"Passions" intro: Because my life is a trashy soap opera!
I've tidied my apartment, paid the monthly bills like a good Taurus on top of her finances, and have prepped myself for the possibility of a hospitalization coming. I keep getting that there's something just around the corner, and it might have to do with me experiencing Christ's passion in a psychic sense. No idea if this is going to prove to be true, or if I am just going to look foolish on here making this post, but I've had some weird signs. For one, I kept seeing CAMH reps everywhere doing the marketing thing, and though I have had a good time telling them off for trying to get money out of me after CAMH did a bunch of shit to me in the past, it's grown worrisome. Even stronger was when I glanced at a random license plate and the first four characters were "CAMH"! So, I am just preparing myself in case anything happens.
I will say that there's this underlying sense that "something" is coming, though as a mind I cannot know what... I can only channel to try and see how accurate the information proves to be. I'm not going to share all the details of what the channel has to say, but if a good story comes of this, you'll hear about it, sinners.

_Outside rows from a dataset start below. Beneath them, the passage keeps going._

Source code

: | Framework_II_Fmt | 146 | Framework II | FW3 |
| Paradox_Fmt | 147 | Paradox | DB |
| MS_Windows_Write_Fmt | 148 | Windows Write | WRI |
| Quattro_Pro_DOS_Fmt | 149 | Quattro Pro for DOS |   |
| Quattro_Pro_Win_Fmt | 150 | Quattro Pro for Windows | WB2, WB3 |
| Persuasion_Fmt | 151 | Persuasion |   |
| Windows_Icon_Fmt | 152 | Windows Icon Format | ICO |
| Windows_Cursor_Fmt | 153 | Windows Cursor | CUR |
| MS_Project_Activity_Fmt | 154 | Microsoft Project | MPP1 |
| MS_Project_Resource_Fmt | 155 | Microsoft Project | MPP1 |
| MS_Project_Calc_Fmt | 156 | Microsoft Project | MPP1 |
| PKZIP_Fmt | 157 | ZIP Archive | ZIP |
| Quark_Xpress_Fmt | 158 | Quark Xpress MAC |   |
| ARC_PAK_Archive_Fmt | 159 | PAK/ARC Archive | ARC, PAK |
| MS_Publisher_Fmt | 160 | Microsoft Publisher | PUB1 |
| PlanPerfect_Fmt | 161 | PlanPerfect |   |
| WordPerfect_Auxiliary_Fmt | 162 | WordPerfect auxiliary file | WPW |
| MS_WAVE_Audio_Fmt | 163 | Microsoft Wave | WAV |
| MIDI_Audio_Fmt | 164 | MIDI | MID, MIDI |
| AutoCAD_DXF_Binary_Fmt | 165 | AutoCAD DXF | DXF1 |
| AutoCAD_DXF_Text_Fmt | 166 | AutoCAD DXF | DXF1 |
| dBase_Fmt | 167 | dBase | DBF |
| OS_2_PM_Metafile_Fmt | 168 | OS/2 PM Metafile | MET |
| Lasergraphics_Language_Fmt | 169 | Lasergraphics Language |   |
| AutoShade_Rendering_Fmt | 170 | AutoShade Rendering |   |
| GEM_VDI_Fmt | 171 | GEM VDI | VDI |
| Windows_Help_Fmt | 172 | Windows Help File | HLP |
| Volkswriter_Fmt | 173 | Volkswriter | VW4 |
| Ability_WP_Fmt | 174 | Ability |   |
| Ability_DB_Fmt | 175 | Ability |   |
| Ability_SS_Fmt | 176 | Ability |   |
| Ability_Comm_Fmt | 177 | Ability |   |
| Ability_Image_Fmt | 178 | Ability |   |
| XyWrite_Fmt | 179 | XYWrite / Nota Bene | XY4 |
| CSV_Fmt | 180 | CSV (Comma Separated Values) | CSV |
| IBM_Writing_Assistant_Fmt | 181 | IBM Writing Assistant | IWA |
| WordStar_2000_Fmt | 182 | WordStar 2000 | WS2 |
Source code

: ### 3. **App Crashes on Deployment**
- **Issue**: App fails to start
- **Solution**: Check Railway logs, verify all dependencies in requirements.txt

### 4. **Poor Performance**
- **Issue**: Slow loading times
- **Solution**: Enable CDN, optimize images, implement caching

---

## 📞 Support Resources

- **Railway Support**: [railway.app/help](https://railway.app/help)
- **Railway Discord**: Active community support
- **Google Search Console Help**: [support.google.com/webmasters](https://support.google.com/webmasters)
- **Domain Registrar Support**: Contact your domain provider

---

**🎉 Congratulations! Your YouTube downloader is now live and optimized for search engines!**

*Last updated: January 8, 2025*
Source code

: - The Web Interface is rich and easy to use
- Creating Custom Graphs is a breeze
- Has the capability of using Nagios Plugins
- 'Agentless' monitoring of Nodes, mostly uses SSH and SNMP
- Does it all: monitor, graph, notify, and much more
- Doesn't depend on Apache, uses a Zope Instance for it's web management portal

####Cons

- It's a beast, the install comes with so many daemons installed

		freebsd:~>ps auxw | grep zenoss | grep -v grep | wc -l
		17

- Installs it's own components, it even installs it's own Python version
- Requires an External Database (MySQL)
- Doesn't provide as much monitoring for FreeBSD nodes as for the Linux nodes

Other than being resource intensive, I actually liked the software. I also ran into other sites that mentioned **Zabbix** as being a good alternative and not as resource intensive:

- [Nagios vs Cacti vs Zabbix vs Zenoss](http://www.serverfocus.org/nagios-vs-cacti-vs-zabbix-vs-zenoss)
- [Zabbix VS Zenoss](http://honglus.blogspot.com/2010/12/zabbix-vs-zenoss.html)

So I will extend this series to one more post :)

Went to the cathedral for mass and the rosary, and felt moved. Something is happening, be it subtle or grandiose. My finger keeps drawing the cross, and my channel reassures me. There is still something rather dark in me it seems, but it is more of a burden than a torment, it's so mild compared to what it was, it doesn't even feel truly dark per se... rather, it's just a mild discomfort in my soul. It creates confusion in channel, thus leading me to backtrack time and time again on my insights, for they jump about because of this. I am also lead to believe this burden is lifting soon. My hand drew a dagger, then twisted it, as if to suggest a killing blow, so perhaps that time is upon me.
More to come, sinners - be I on the inside or out.